Certo, il rinvio a giudizio, e i tempi del processo, rendono ora difficilmente praticabile una candidatura Sernagiotto alle regionali 2020, nella lista di Fratelli d’Italia, con la formula federata di Direzione Italia, il gruppo di Fitto cui Sernagiotto aveva aderito negli ultimi anni, riferimento italiano mentre quello europeo era l’inglese Cameron.
Il big montebellunese, lasciata la Dc e approdato in Forza Italia, aveva già sposato nel 2013, in vista delle europee dell’anno successivo, il Mir del modenese Gianpiero Samorì (avvocato, professore, banchiere, assicuratore, immobiliarista, editore), per un’alleanza territoriale premiata poi alle urne. Nel frattempo, ieri, a margine della lunga udienza, terminata con la decisione del rinvio a giudizio di Sernagiotto ed altri tre imputati, l’ex europarlamentare non s’è sottratto a parlare del suo stato d’animo.

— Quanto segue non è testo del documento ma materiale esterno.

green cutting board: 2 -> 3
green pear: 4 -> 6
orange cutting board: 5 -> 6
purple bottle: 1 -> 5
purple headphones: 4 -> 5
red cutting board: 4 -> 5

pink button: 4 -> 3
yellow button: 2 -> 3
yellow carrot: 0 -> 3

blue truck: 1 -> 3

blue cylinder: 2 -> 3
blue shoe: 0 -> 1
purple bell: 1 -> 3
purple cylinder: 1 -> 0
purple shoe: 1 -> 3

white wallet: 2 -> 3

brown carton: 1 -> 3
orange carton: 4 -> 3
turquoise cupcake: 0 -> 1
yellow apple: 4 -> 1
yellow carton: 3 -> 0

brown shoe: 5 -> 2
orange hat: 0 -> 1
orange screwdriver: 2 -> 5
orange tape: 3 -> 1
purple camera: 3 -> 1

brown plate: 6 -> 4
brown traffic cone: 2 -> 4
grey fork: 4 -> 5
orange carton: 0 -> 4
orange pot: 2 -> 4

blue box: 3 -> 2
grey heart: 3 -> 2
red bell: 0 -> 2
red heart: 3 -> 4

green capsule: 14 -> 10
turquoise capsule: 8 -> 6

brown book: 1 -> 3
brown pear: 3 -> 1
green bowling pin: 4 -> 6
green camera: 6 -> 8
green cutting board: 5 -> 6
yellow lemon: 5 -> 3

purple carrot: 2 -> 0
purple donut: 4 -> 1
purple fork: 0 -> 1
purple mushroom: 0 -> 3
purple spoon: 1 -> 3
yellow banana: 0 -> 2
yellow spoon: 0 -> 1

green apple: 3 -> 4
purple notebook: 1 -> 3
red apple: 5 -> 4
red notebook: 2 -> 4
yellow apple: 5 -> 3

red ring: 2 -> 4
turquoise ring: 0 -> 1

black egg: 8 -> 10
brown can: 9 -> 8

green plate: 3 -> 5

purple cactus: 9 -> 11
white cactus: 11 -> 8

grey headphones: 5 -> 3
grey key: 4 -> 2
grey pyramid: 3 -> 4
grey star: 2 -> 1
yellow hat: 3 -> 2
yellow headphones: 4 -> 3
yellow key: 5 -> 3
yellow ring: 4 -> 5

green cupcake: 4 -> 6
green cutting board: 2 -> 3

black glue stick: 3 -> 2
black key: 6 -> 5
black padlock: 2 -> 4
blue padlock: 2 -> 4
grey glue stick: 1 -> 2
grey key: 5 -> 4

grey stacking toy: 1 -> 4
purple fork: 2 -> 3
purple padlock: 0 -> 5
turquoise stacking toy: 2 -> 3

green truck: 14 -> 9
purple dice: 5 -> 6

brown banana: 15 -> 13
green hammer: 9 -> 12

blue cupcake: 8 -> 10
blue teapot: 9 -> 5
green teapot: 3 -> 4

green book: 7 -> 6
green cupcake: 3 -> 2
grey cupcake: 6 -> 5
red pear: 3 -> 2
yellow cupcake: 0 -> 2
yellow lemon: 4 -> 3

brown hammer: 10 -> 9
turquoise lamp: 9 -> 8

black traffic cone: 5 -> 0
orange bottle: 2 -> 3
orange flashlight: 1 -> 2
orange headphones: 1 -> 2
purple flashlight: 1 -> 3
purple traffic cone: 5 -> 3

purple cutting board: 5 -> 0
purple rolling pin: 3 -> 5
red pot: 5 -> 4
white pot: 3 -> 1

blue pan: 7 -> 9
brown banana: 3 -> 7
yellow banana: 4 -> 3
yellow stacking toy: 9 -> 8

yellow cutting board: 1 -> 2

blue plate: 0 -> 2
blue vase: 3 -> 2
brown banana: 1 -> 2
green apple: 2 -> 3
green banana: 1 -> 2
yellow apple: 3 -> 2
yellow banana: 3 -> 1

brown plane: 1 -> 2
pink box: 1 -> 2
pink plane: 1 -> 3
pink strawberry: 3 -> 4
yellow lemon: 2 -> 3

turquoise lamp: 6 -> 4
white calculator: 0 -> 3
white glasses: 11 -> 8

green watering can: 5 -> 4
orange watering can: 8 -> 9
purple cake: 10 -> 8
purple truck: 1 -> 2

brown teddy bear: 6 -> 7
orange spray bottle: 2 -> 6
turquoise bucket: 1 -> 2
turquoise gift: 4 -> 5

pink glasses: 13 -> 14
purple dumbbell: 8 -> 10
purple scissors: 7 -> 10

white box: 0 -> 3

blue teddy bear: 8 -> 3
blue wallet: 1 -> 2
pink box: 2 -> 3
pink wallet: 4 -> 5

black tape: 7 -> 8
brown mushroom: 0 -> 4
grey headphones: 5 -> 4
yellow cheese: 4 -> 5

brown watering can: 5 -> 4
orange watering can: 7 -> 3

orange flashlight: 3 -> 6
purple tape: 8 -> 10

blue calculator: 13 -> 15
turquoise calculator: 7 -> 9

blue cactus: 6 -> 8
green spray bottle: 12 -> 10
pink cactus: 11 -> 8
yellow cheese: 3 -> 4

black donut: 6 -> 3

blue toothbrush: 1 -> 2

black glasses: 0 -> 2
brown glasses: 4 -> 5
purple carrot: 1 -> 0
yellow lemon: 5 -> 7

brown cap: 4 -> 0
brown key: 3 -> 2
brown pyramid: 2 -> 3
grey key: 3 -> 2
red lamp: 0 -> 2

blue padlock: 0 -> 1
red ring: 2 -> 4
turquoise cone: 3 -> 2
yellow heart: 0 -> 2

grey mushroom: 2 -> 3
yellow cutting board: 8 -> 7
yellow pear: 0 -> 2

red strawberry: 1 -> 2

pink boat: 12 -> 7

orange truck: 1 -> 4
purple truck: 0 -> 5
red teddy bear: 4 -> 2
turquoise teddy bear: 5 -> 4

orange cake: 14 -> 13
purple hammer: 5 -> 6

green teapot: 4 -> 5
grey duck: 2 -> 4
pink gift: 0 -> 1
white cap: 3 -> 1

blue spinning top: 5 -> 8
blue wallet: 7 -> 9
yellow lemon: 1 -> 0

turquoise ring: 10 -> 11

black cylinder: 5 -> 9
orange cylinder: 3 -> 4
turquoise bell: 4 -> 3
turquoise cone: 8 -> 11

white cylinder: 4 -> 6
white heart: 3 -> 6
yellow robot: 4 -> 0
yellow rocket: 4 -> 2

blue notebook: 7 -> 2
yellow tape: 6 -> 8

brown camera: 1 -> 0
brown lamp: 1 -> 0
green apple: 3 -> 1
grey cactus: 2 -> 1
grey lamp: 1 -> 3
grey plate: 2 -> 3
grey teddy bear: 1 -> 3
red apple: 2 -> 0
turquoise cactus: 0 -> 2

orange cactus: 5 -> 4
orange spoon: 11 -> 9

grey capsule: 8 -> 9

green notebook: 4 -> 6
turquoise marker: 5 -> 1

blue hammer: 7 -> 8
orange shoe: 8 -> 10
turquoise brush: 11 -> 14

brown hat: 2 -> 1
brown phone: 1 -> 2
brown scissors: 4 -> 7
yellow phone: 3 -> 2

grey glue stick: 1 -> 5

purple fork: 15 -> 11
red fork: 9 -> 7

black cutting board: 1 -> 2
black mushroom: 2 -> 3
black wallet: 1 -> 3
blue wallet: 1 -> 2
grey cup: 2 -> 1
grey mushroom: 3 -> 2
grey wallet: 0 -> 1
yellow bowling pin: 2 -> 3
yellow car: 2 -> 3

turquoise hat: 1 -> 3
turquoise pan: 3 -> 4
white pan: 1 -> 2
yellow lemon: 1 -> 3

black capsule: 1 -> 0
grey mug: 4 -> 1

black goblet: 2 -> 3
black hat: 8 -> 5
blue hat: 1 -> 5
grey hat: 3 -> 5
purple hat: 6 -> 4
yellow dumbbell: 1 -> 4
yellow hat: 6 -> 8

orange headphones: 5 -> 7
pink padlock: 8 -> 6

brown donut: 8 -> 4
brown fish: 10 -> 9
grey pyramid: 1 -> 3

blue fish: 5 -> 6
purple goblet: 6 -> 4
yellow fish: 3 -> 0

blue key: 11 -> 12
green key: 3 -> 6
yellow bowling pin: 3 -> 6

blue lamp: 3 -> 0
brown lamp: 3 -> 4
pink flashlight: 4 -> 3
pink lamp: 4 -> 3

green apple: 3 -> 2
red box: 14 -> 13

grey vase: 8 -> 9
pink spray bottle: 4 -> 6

Sernagiotto, come vive questi momenti?
«In assoluta serenità. Sembrerà strano, ma sono io il primo a voler essere processato. Se c’è un dubbio sul mio operato, è giusto che sia chiarito con le testimonianze in un pubblico dibattimento».
Dunque, nessuna amarezza?
«Assolutamente no, io sono un uomo delle istituzioni e che crede nelle istituzioni. Vado a processo certo di poter dimostrare la mia innocenza. Non vedo l’ora che inizi. Anzi sapete una cosa?».
Che cosa?
«Vorrei che il processo iniziasse già domani. Un ’udienza al giorno per poter arrivare presto alla verità So che non è possibile e che è solo un sogno ma la voglia di dimostrare la mia innocenza è tanta. Anzi, vorrei capire una cosa».
Quale?
«Come posso essere stato corrotto con tangenti sotto forma di assegni. Questo lo voglio proprio capire. Per questo attendo con impazienza il processo. Un processo vero e non mediatico come sono stato sottoposto negli ultimi anni, da quando è stata aperta quest’inchiesta. È giusto che ora venga data voce a tutti, anche a me».